Kim is a Professor of Socio Legal History and is the Deputy Director Research Centre for Law and Criminal Justice at the University of Plymouth. Kim is Co-director SOLON: Promoting Interdisciplinary Studies in Law Crime and History, Joint Editor Law Crime and History and General Editor for the Routledge SOLON Explorations in Crime and Criminal Justice Histories book series.
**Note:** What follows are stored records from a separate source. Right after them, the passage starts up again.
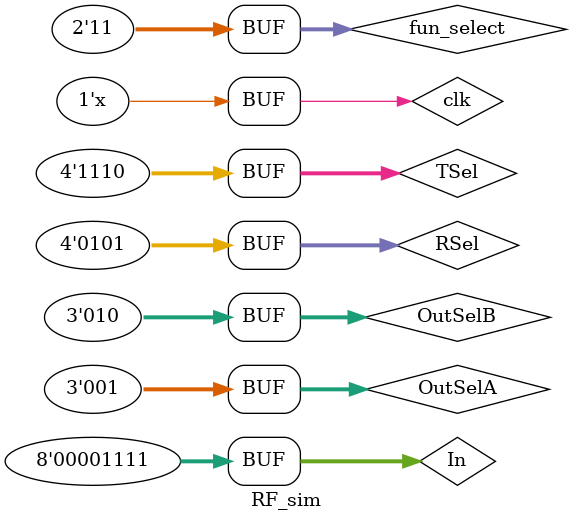
<source format=v>
`timescale 1ns / 1ps


module RF_sim();

    reg  [7:0] In;
    wire [7:0] OutA;
    wire [7:0] OutB;
    reg  [1:0] fun_select = 2'b00;
    reg  [3:0] RSel;
    reg  [3:0] TSel;
    reg  [2:0] OutSelA = 3'b001;
    reg  [2:0] OutSelB = 3'b010;

    reg clk = 0;
    
    Register_File uut(clk, In, OutSelA, OutSelB, fun_select, RSel, TSel, OutA, OutB);
    
    initial begin
        fun_select = 2'b01; In = 8'b00000001; RSel = 4'b1010; TSel = 4'b1010; #200;
        fun_select = 2'b11; In = 8'b00001111; RSel = 4'b0101; TSel = 4'b1110; #200;
    end
    
    always begin
        clk = ~clk; #100;
    end
endmodule

</source>
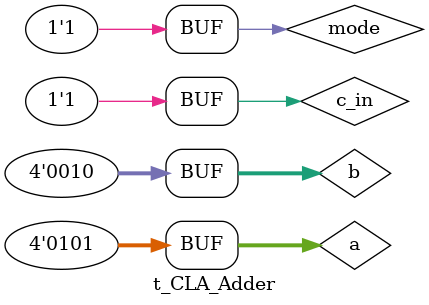
<source format=v>
`timescale 1ns / 1ps


module t_CLA_Adder;
// Inputs
reg [3:0] a;
reg [3:0] b;
reg c_in;
reg mode;

// Outputs
wire [3:0] sum;
wire c_out;

// Instantiate the Unit Under Test (UUT)
CLA_Adder uut (
.a(a),
.b(b),
.mode(mode),
.c_in(c_in),
.sum(sum),
.c_out(c_out)
);

initial begin
// Initialize Inputs
b = 4'b0010; a = 4'b0101;
c_in = 0;
mode = 0;
// Wait 100 ns for global reset to finish
#100;

c_in = 1;
mode = 1;
// Wait 100 ns for global reset to finish
#100;
end
endmodule
</source>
Kim joined the University in 2004 and formerly taught at Nottingham Law School, Nottingham Trent University, for 15 years where she lectured Constitutional and Administrative Law and Sexuality and the Law. She was a Visiting Professor at the William Mitchell College of Law, St Paul, Minnesota, USA and the Open University Hong Kong. Kim’s research interests include historical and contemporary aspects of the criminal law with particular emphasis on sexual offences, sexuality, morality and violence. She has currently published a monograph with Judith Rowbotham and Samantha Pegg (Nottingham Trent) Crime News in Modern Britain: Press Reporting and Responsibility 1850-2010 (Palgrave Macmillan 2013). She jointly edited with Jones, Grear, Fenton, Gender, Sexualities and the Law (Routledge 2011); and with Rowbotham, Criminal Conversations: Victorian Crimes, Social Panic and Moral Outrage (Ohio State University Press 2005) follow-up to Behaving Badly: Visible Crime, Social Panics and Legal Responses - Victorian and Modern Parallels (Ashgate, 2002).